**Work instructions**
Report how many lines in the entries below hold the word "motif". Your answer is that number alone.

[Structured diff data]
•••••

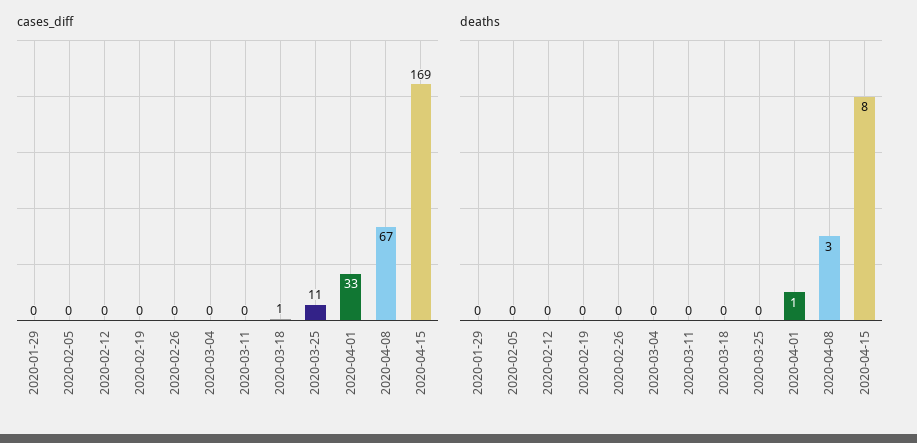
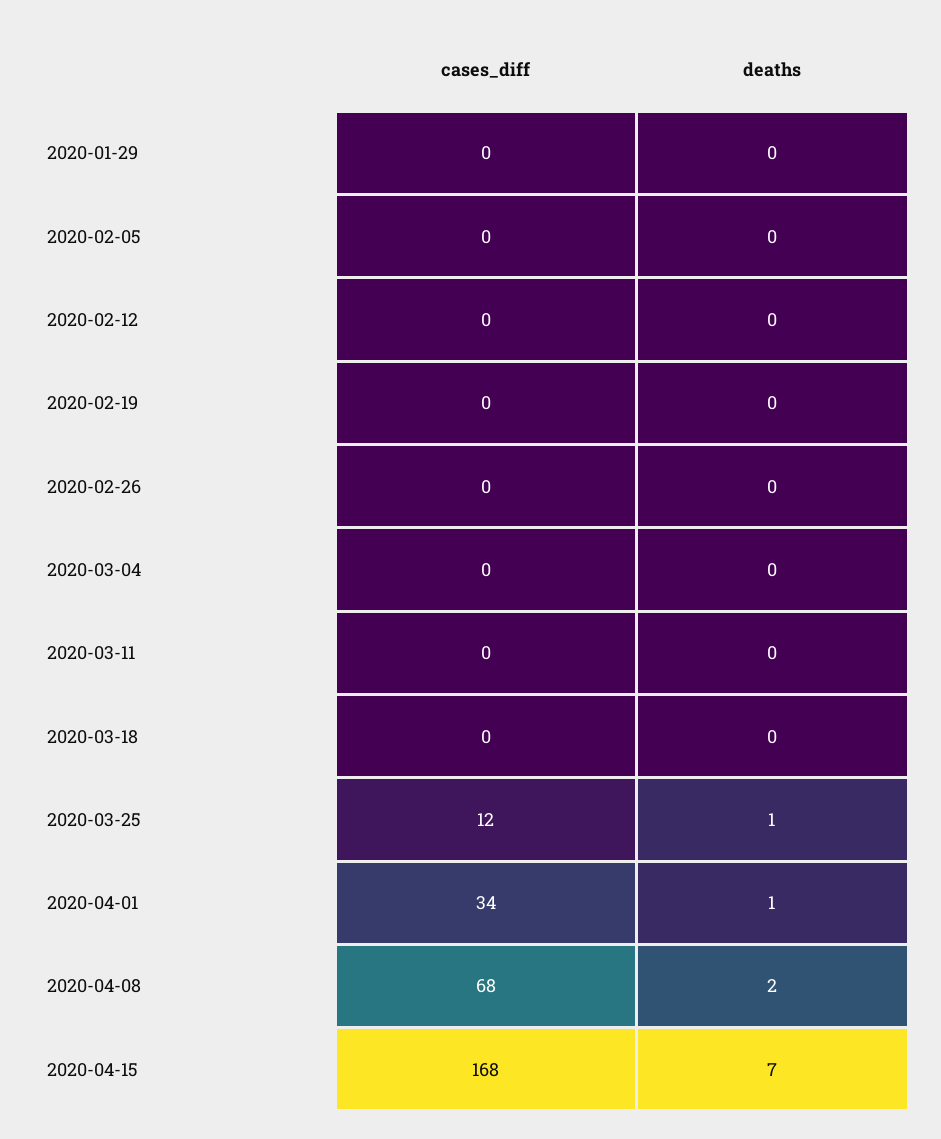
  {
    "cases_diff": {
      "2020-01-29": 0,
      "2020-02-05": 0,
      "2020-02-12": 0,
      "2020-02-19": 0,
      "2020-02-26": 0,
      "2020-03-04": 0,
      "2020-03-11": 0,
-     "2020-03-18": 1,
+     "2020-03-18": 0,
-     "2020-03-25": 11,
+     "2020-03-25": 12,
-     "2020-04-01": 33,
+     "2020-04-01": 34,
-     "2020-04-08": 67,
+     "2020-04-08": 68,
-     "2020-04-15": 169
+     "2020-04-15": 168
    },
    "deaths": {
      "2020-01-29": 0,
      "2020-02-05": 0,
      "2020-02-12": 0,
      "2020-02-19": 0,
      "2020-02-26": 0,
      "2020-03-04": 0,
      "2020-03-11": 0,
      "2020-03-18": 0,
-     "2020-03-25": 0,
+     "2020-03-25": 1,
      "2020-04-01": 1,
-     "2020-04-08": 3,
+     "2020-04-08": 2,
-     "2020-04-15": 8
+     "2020-04-15": 7
    }
  }

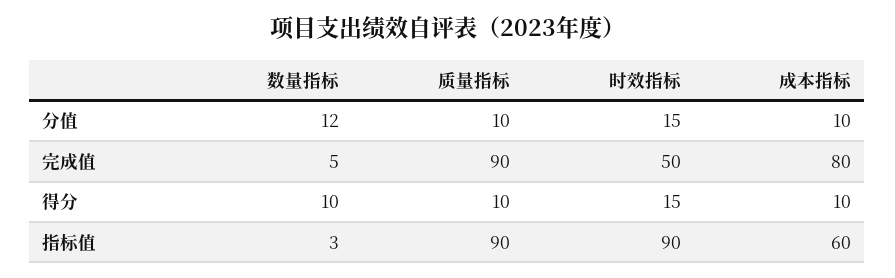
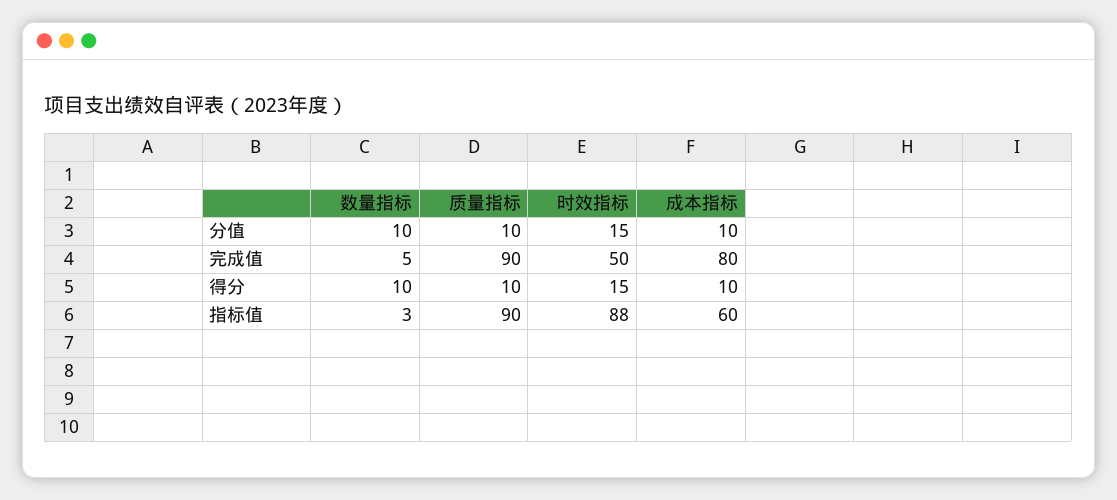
  {
    "数量指标": {
-     "分值": 12,
+     "分值": 10,
      "完成值": 5,
      "得分": 10,
      "指标值": 3
    },
    "质量指标": {
      "分值": 10,
      "完成值": 90,
      "得分": 10,
      "指标值": 90
    },
    "时效指标": {
      "分值": 15,
      "完成值": 50,
      "得分": 15,
-     "指标值": 90
+     "指标值": 88
    },
    "成本指标": {
      "分值": 10,
      "完成值": 80,
      "得分": 10,
      "指标值": 60
    }
  }

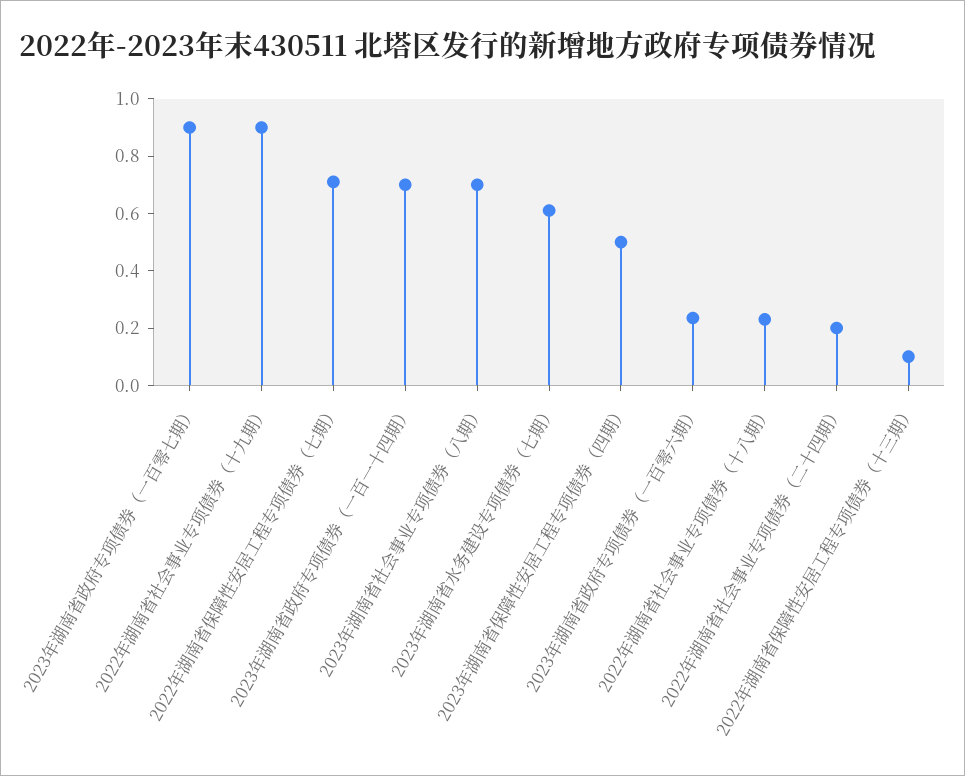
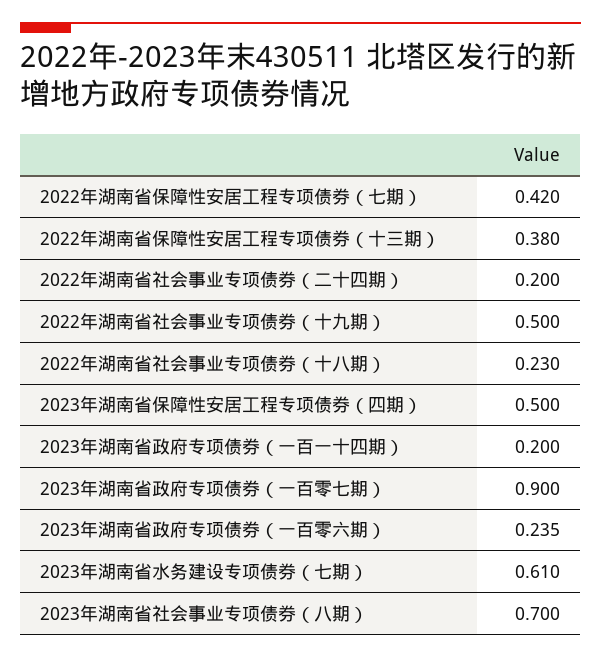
  {
    "2023年湖南省政府专项债券（一百零七期）": 0.9,
-   "2022年湖南省社会事业专项债券（十九期）": 0.9,
+   "2022年湖南省社会事业专项债券（十九期）": 0.5,
-   "2022年湖南省保障性安居工程专项债券（七期）": 0.7,
+   "2022年湖南省保障性安居工程专项债券（七期）": 0.42,
-   "2023年湖南省政府专项债券（一百一十四期）": 0.7,
+   "2023年湖南省政府专项债券（一百一十四期）": 0.2,
    "2023年湖南省社会事业专项债券（八期）": 0.7,
    "2023年湖南省水务建设专项债券（七期）": 0.61,
    "2023年湖南省保障性安居工程专项债券（四期）": 0.5,
    "2023年湖南省政府专项债券（一百零六期）": 0.235,
    "2022年湖南省社会事业专项债券（十八期）": 0.23,
    "2022年湖南省社会事业专项债券（二十四期）": 0.2,
-   "2022年湖南省保障性安居工程专项债券（十三期）": 0.1
+   "2022年湖南省保障性安居工程专项债券（十三期）": 0.38
  }

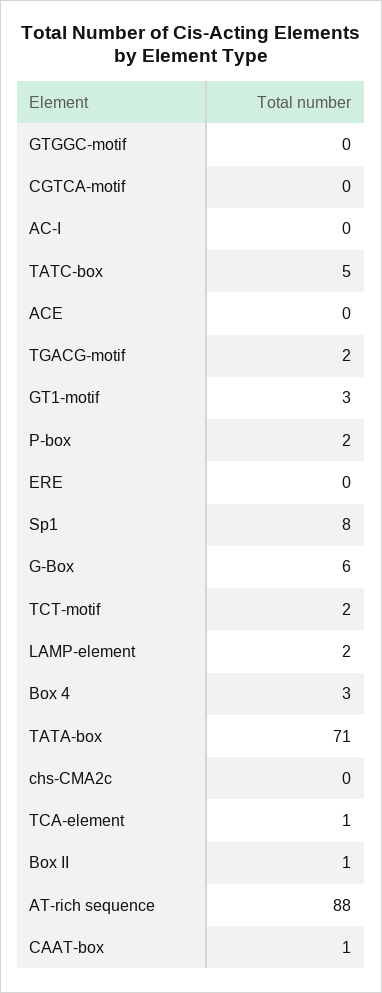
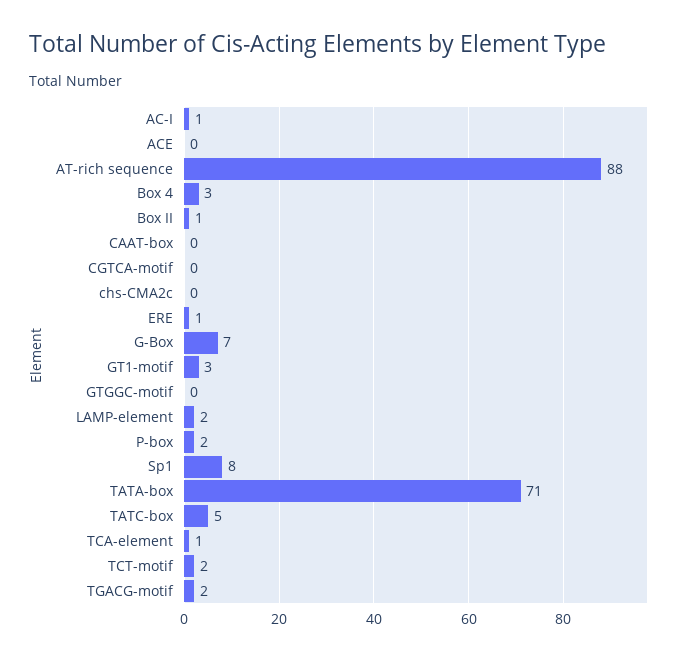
  {
    "GTGGC-motif": 0,
    "CGTCA-motif": 0,
-   "AC-I": 0,
+   "AC-I": 1,
    "TATC-box": 5,
    "ACE": 0,
    "TGACG-motif": 2,
    "GT1-motif": 3,
    "P-box": 2,
-   "ERE": 0,
+   "ERE": 1,
    "Sp1": 8,
-   "G-Box": 6,
+   "G-Box": 7,
    "TCT-motif": 2,
    "LAMP-element": 2,
    "Box 4": 3,
    "TATA-box": 71,
    "chs-CMA2c": 0,
    "TCA-element": 1,
    "Box II": 1,
    "AT-rich sequence": 88,
-   "CAAT-box": 1
+   "CAAT-box": 0
  }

•••••

**Task answer**
5